1- Süddî'ye göre, "Örtü, kadının sol gözü hariç bütün yüzünü kapatma­lıdır." Ebû Havyan da şöyle der: "Endülüs'teki âdet de Süddî'nin tarif et­tiği gibi idi."

 

2- Ümmü seleme (anha)'dan rivayet edildiğine göre, "Bu âyetin nüzu­lünden sonra Ensâr kadınları siyah çarşaflara büründüler. Sanki hepsinin başına birer karga konmuştu."

 

3- Taberi, İbn Sîrîn’den şöyle rivayet eder: "Abide es-Selmanî (r.a)'ye, "dış elbiselerini de üstlerine giymelerini söyle" âyetinin manasını sordum, büyük bir çarşaf olarak onunla bütün vücudunu Örttü.
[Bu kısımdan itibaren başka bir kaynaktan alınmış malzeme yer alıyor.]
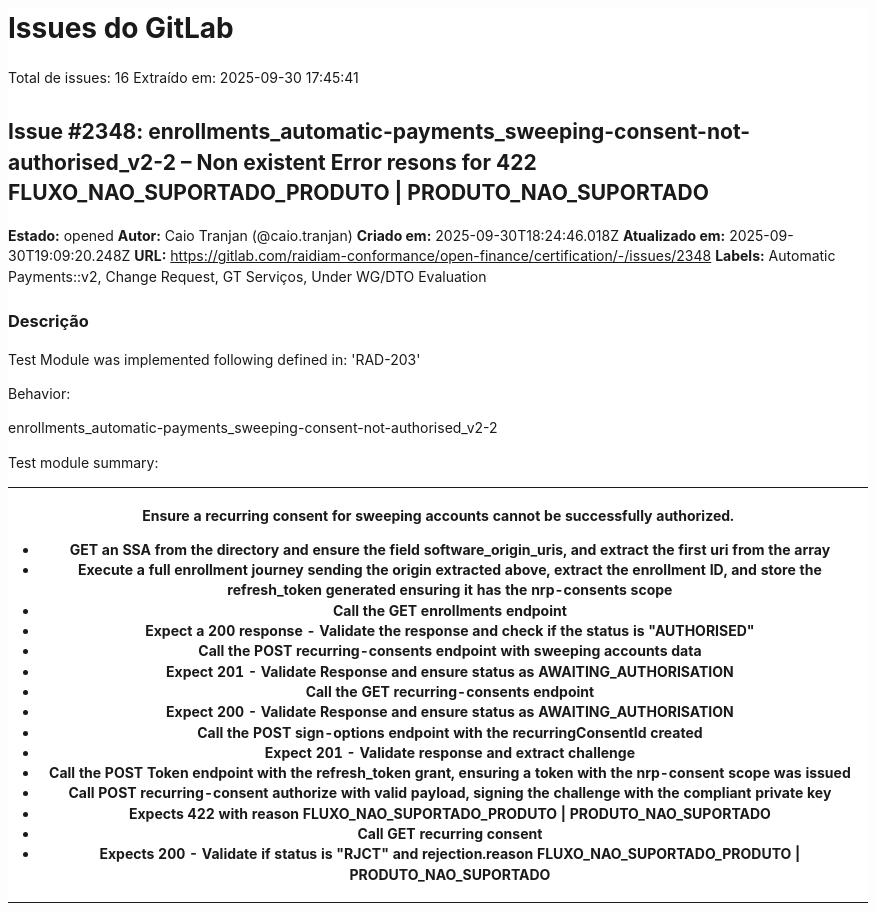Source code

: # Issues do GitLab

Total de issues: 16
Extraído em: 2025-09-30 17:45:41

## Issue #2348: enrollments_automatic-payments_sweeping-consent-not-authorised_v2-2 – Non existent Error resons for 422 FLUXO_NAO_SUPORTADO_PRODUTO | PRODUTO_NAO_SUPORTADO

**Estado:** opened
**Autor:** Caio Tranjan (@caio.tranjan)
**Criado em:** 2025-09-30T18:24:46.018Z
**Atualizado em:** 2025-09-30T19:09:20.248Z
**URL:** https://gitlab.com/raidiam-conformance/open-finance/certification/-/issues/2348
**Labels:** Automatic Payments::v2, Change Request, GT Serviços, Under WG/DTO Evaluation

### Descrição

Test Module was implemented following defined in: 'RAD-203'

Behavior:

enrollments_automatic-payments_sweeping-consent-not-authorised_v2-2

Test module summary:

<table>
<tr>
<th>

**Ensure a recurring consent for sweeping accounts cannot be successfully authorized.**

* **GET an SSA from the directory and ensure the field software_origin_uris, and extract the first uri from the array**
* **Execute a full enrollment journey sending the origin extracted above, extract the enrollment ID, and store the refresh_token generated ensuring it has the nrp-consents scope**
* **Call the GET enrollments endpoint**
* **Expect a 200 response - Validate the response and check if the status is "AUTHORISED"**
* **Call the POST recurring-consents endpoint with sweeping accounts data**
* **Expect 201 - Validate Response and ensure status as AWAITING_AUTHORISATION**
* **Call the GET recurring-consents endpoint**
* **Expect 200 - Validate Response and ensure status as AWAITING_AUTHORISATION**
* **Call the POST sign-options endpoint with the recurringConsentId created**
* **Expect 201 - Validate response and extract challenge**
* **Call the POST Token endpoint with the refresh_token grant, ensuring a token with the nrp-consent scope was issued**
* **Call POST recurring-consent authorize with valid payload, signing the challenge with the compliant private key**
* **Expects 422 with reason FLUXO_NAO_SUPORTADO_PRODUTO | PRODUTO_NAO_SUPORTADO**
* **Call GET recurring consent**
* **Expects 200 - Validate if status is "RJCT" and rejection.reason FLUXO_NAO_SUPORTADO_PRODUTO | PRODUTO_NAO_SUPORTADO**
</th>
</tr>
</table>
Başını ta kaşlarına kadar kapattı, yüzünü de tamamen kapattı. Yalnız sol gözünü açık bırak­tı. Böylece âyeti fiilî olarak tefsir etti."

 

4- Taberi ve Ebû Hayyân, İbn Abbas (r.a)'tan şöyle rivayet etmişlerdir: "Kadın cilbâbmı alnının üzerine indirir ve oradan sıkar. Alttan da burnu­nun üzerine kadar kapatır. Yalnız gözleri dışarıda kalmalıdır. Yüzünün kalan kısmı ile göğsünü tamamen kapatmalıdır.

 

Bu mevzuda merhum Hamdi Yazır şöyle diyor: "Cilbâbdan örtmek" tabirinde iki vecih vardır

 

1) Çilbâblardan birisiyle bedeni sıkıca örtmek

 

2) Birisi de, bir cilbâbın bir tarafıyla başından yüzünü örtmek. Bu be­yanda da iki suret vardır: Birisi kaşlarına kadar örttükten sonra büküp yü­zünü de örtmek ve yalnız tek bir gözünü bırakmak. İkincisi de, alnının üzerinden sıkıca sardıktan sonra burnunun üzerinden dolayıp gözlerinin ikisi de açık kalsa da yüzün kısmı âzamini ve göğsü tamamen örtmüş ol­maktır."[Hak dini kur'an dili VI 3928.]

 

Mezhep imamlarının bu meyzudaki görüşlerini 4104 numaralı hadisin şerhinde açıkladık.